Italia & Dintorni

Milano, agente accusato di omicidio, Feltri attacca: “Indagare il poliziotto significa schierarsi con i criminali”

Vittorio Feltri difende il poliziotto di Milano coinvolto nella sparatoria di Rogoredo e critica l’accusa di omicidio volontario, ritenuta un errore contro le forze dell’ordine.

Vittorio Feltri e la difesa del poliziotto di Milano

Secondo Vittorio Feltri, le critiche rivolte al poliziotto di Milano coinvolto nella sparatoria al boschetto di Rogoredo rappresentano una distorsione grave del concetto di giustizia. Il giornalista sostiene che l’agente non avrebbe dovuto essere indagato e che l’ipotesi di omicidio volontario costituisce un errore destinato a lasciare conseguenze profonde. A suo giudizio, il poliziotto ha agito nell’esercizio del proprio dovere, in una situazione di pericolo reale, difendendo sé stesso e i colleghi.

Feltri richiama l’attenzione sul contesto in cui è maturato l’episodio. Il boschetto di Rogoredo viene descritto come un’area segnata da spaccio quotidiano di eroina e cocaina, con un’organizzazione strutturata e violenta. Un luogo dove, secondo la ricostruzione, operano gruppi criminali che sfruttano persone fragili e disperate. In questo scenario, l’intervento delle forze dell’ordine avviene in condizioni estreme, spesso notturne, con rischi elevati per l’incolumità degli agenti.

La sparatoria di Rogoredo e l’accusa di omicidio volontario

Nel racconto di Vittorio Feltri, il poliziotto si è trovato davanti un uomo armato che, dopo l’alt intimato, ha estratto una pistola puntandola contro di lui. L’agente non avrebbe potuto sapere se l’arma fosse a salve o meno. A distanza, in un’area buia e pericolosa, la scelta di fare fuoco viene presentata come una reazione necessaria per evitare conseguenze letali.

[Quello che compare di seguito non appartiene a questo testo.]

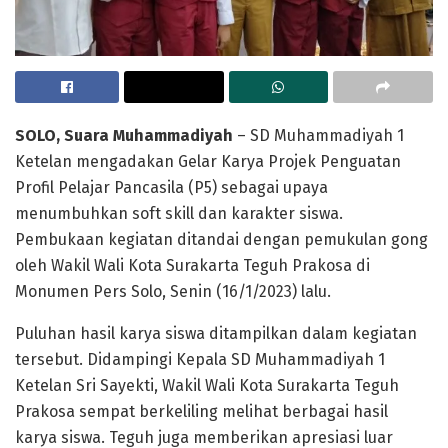
SOLO, Suara Muhammadiyah
– SD Muhammadiyah 1
Ketelan mengadakan Gelar Karya Projek Penguatan
Profil Pelajar Pancasila (P5) sebagai upaya
menumbuhkan soft skill dan karakter siswa.
Pembukaan kegiatan ditandai dengan pemukulan gong
oleh Wakil Wali Kota Surakarta Teguh Prakosa di
Monumen Pers Solo, Senin (16/1/2023) lalu.
Puluhan hasil karya siswa ditampilkan dalam kegiatan
tersebut. Didampingi Kepala SD Muhammadiyah 1
Ketelan Sri Sayekti, Wakil Wali Kota Surakarta Teguh
Prakosa sempat berkeliling melihat berbagai hasil
karya siswa. Teguh juga memberikan apresiasi luar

Feltri sottolinea che l’uomo colpito aveva precedenti penali, risultava irregolare sul territorio ed era già noto alle forze dell’ordine per reati legati allo spaccio e alla violenza. In questa prospettiva, l’accusa di omicidio volontario viene definita sproporzionata e lesiva della dignità dell’agente, con il rischio di delegittimare l’intero corpo delle forze di polizia. L’azione giudiziaria, secondo il giornalista, finisce per ribaltare i ruoli, trasformando chi ha agito per difendere lo Stato in un imputato esposto al giudizio pubblico.

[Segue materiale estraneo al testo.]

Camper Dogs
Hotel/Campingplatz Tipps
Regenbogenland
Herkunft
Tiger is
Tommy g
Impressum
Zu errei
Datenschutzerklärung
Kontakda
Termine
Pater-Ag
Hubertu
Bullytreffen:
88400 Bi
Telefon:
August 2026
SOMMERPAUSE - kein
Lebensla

La delegittimazione delle forze dell’ordine secondo Feltri

Il commento di Vittorio Feltri si allarga poi a una riflessione più ampia. A suo avviso, episodi come quello di Rogoredo contribuiscono a un clima di progressiva delegittimazione delle forze dell’ordine. Poliziotti e carabinieri vengono descritti come bersagli di accuse, aggressioni e procedimenti giudiziari anche quando intervengono in situazioni di evidente pericolo.

Feltri richiama dati che indicano un aumento significativo degli agenti feriti durante i servizi di ordine pubblico e denuncia una crescente difficoltà operativa in molte periferie urbane. In questo contesto, l’apertura di fascicoli per accuse gravissime, come l’omicidio volontario, viene vista come un segnale dissuasivo per chi è chiamato a garantire la sicurezza. Il rischio, secondo il giornalista, è che si arrivi a un progressivo disimpegno delle forze dell’ordine, logorate da un clima di sospetto e sfiducia istituzionale.